▶ **DOCUMENT SEGMENT**:
= Beginning of Section =
Analysis of the sociotechnical transition, from diesel truck to electric truck, in the light of coevolution may deepen such analysis. With a multilevel approach it is easier to better understand the phases and how they are connected (multiphases), interaction among players that are part of the sociotechnical system during the transition (multiplayers) and different factors that are working the artifact that, on its term, influences all other elements of the socio-technical system, defining new habits, and starting with such new habits and customs, the artifact’s technological development are influenced, in a coevolution dynamics (multifactor), through time (Figure 3).

Figure 3
Transition dynamics- from diesel truck to electric truck – using socio-technical system’s coevolution. Source: Elaborated by the author, based on Gaziulusoy & Brezet (2015, p. 562) and Geels (2002, p. 1262).
= End of Section =
▶ **DATASET RECORDS**:
= Beginning of Section =
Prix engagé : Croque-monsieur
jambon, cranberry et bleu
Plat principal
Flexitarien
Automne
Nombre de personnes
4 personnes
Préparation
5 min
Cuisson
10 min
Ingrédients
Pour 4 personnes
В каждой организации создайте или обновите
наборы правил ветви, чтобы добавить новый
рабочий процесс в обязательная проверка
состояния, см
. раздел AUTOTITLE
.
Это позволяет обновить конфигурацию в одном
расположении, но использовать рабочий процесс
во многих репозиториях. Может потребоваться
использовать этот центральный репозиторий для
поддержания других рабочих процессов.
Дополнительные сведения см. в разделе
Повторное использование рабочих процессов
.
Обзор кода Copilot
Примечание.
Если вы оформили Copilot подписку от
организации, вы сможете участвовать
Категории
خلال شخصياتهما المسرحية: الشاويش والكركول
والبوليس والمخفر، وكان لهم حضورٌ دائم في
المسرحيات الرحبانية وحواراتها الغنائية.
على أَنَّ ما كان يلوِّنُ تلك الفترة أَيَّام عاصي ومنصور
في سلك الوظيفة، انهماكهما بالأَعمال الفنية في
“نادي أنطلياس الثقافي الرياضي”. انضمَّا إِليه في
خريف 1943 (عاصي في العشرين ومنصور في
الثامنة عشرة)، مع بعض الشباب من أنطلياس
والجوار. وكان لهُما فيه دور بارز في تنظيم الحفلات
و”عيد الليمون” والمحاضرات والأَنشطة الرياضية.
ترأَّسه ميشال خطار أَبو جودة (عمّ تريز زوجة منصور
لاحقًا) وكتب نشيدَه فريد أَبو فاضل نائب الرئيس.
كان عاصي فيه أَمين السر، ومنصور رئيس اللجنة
= End of Section =
▶ **WHAT IS EXPECTED**:
Carry on the passage about the transition from diesel to electric trucks, starting right after the caption for Figure 3.

▶ **ANSWER BOX**:
Institutional pressure, at landscape level, realized by worries about global warning that causes climate changes and how it may be mitigate is evident in global agreements such as the Paris Agreement. The treaty was negotiated by more than 190 countries as well as a global agenda to keep the rise in global temperature well below 2 °C (3.6 °F) above pre-industrial levels and continue the efforts to limit the increase, which should be of only 1.5 °C (Delgado et al., 2017; Brasil, 2021). This is the background for vehicle decarbonization and is an argument of regime’s agents to invest in EV technologies.

This way, an important drive, considered by the industry and public authorities, is cargo-vehicle consumers’ behavior. For instance, some companies have logistics operations and, regardless of any pressure by the State, they devise their Strategic Planning considering environmental goals based on a commitment with society (which is part of the company’s market at the regime level). The target is to restrict environmental and public health’s impacts in the company’s operations and show commitment with Environmental Responsibility, even if it means the company needs to invest in more expensive products and services, necessary for its operations, delivering a superior environmental aggregated value (Cortes et al., 2020). For the industry, a stronger sign to justify the investment in EV is the disposition, in the company/logistics operators’ strategic plans, to purchase products and services that are ‘environmentally correct.’ So, pressure is seen in organization’s strategic plans devised by the top management, based on technical recommendations of specialists, with the inclusion of BET and FCET technologies (Automotive Business, 2020a) in their portfolio promises.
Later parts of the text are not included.